Abstract
In the context of rapid technological advancements and increased productivity demands, the quality requirements for castings have become increasingly stringent. This paper focuses on the optimization of the casting process for diesel engine intermediates, a crucial component in the marine industry. The study analyzes the current quality issues faced by the manufacturing process and proposes a series of improvements to the casting process. By refining the molding process, melting techniques, and implementing stringent quality control measures during production, significant improvements in casting quality have been achieved. The optimized process effectively reduces defects and enhances the overall quality of the diesel engine intermediates, meeting the stringent technical requirements of modern applications.
1. Introduction
With the continuous development of science and technology and the improvement of productivity levels, the quality requirements for castings have become increasingly demanding. In particular, the rapid development of the shipbuilding industry in China necessitates localized production of marine diesel engines to meet the actual needs of shipbuilding. As a result, the size of diesel engines produced by companies has increased, leading to an increase in the weight and casting difficulty of diesel engine intermediates. This, in turn, has placed higher and stricter requirements on the quality of castings and the detection of defects in intermediate castings. Traditional casting quality standards have gradually become inadequate for current and future needs.
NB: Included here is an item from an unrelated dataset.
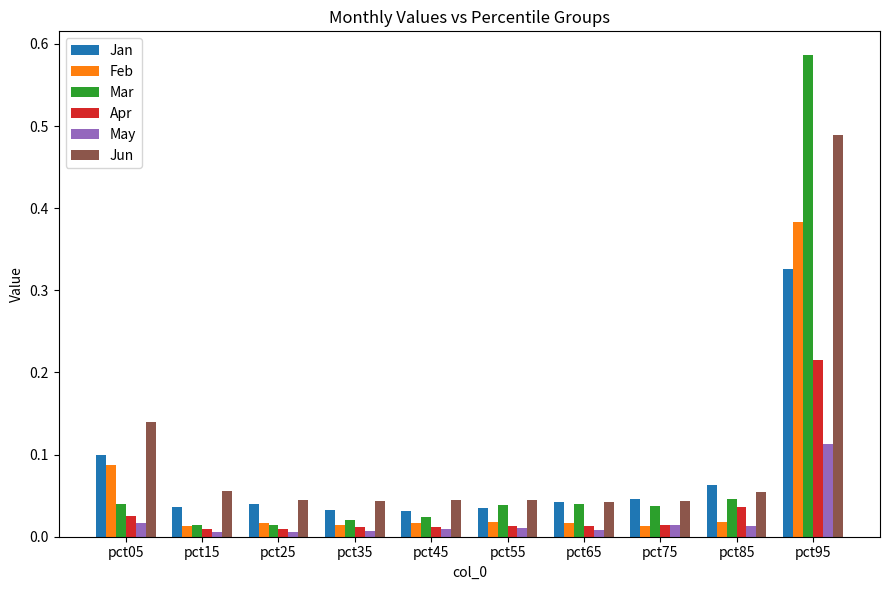

At which category does the chart reach its peak across all series?

pct95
This paper analyzes the quality issues of large diesel engine intermediates produced by the author’s company, with a particular focus on defects that occur after processing. The study investigates the causes of these defects and proposes an optimized design for the casting process of diesel engine intermediates. Through improvements to the molding process and melting process, combined with quality control during the operation, the quality of castings produced through several process optimization experiments was compared. The results demonstrate significant improvements in the quality of intermediates, validating the effectiveness of the process improvements and ensuring compliance with technical requirements.
2. Quality Issues of Intermediates
In recent years, the quality issues of large diesel engine intermediates produced by the author’s company have been severe, mainly manifested by defects that emerge after processing, necessitating frequent repairs. These defects not only cause delays in product delivery but also tarnish the company’s reputation.
After investigation and analysis, the quality issues of intermediates primarily include:
- Defects in Bearing Hole Positions: For large models (60 and above), the number of defects in the bearing hole positions after rough and finish machining is significant, while smaller models are basically defect-free. Analysis of non-conforming product records over the past two years revealed that the Flex60MC-C rear main intermediate accounts for 78.5% of non-conforming intermediates, with the primary defects occurring in the bearing hole positions. The magnetic particle inspection reveals an increasing number of magnetic indications (mainly 3-5 mm long), accompanied by casting defects such as porosity, inclusions, and slag.
- Shrinkage Defects: Shrinkage porosity and shrinkage cavities frequently occur at the intersection of the reinforcing ribs on both sides of the rear end of the intermediate and below the center riser at the rear end.
- Welding Quality Issues: Poor welding quality often leaves welding defects. The welded reinforcing ribs have significant dimensional deviations, necessitating frequent overlay welding for correction.
- Surface Quality Issues: The casting surface often exhibits defects such as sand holes, slag inclusions, steel-sand inclusions, porosity, watermarks, and shrinkage porosity/cavities at the riser root.
- Dimensional Offset of Reinforcing Ribs: After rough machining and marking, significant dimensional offsets in the reinforcing ribs of intermediate blanks are observed, all in one direction.
3. Current Status of Defects
There are numerous reasons for casting defects, with imperfections in the casting process and operational management being the primary factors. Other contributing factors include production constraints and heightened quality requirements for castings.
4. Analysis of Defect Causes
Shrinkage Defects: Shrinkage porosity and shrinkage cavities frequently occur at the rounded corners near the intersection of the reinforcing ribs on both sides of the rear end of the intermediate. This is attributed to inadequate insulation of the risers or undersized risers that fail to meet the actual feeding requirements of the casting.During riser design, to facilitate cleaning, the riser center is offset from the hot spot center, and the chill iron below the riser fails to achieve its intended chilling effect, resulting in poor feeding performance.The middle waist-shaped open riser may not provide sufficient feeding. Its center is located at the machining area of the bearing hole surface, with the area below the riser center being the most susceptible to defects.
Poor riser quality is also a significant factor. After pouring and solidification of the rear main intermediate, the used microbead insulation risers revealed that their shrinkage was comparable to that of sand-type risers. This indicates poor quality of the microbead insulation risers, with their actual modulus being much smaller than the standard modulus they should achieve. This directly affects the final solidification and contraction of the casting. Since the riser above the bearing hole is the last to solidify, inadequate riser performance can easily lead to shrinkage porosity at the bottom of the riser.
Inadequate Feeding of the Bearing Hole Area: The bearing hole area of the intermediate undergoes prolonged high-temperature conditions during the mold filling and solidification processes, making the solidification and crystallization in this area complex. It is also the area where various oxides, inclusions, and gases in the molten steel finally gather, leading to a high susceptibility to defects.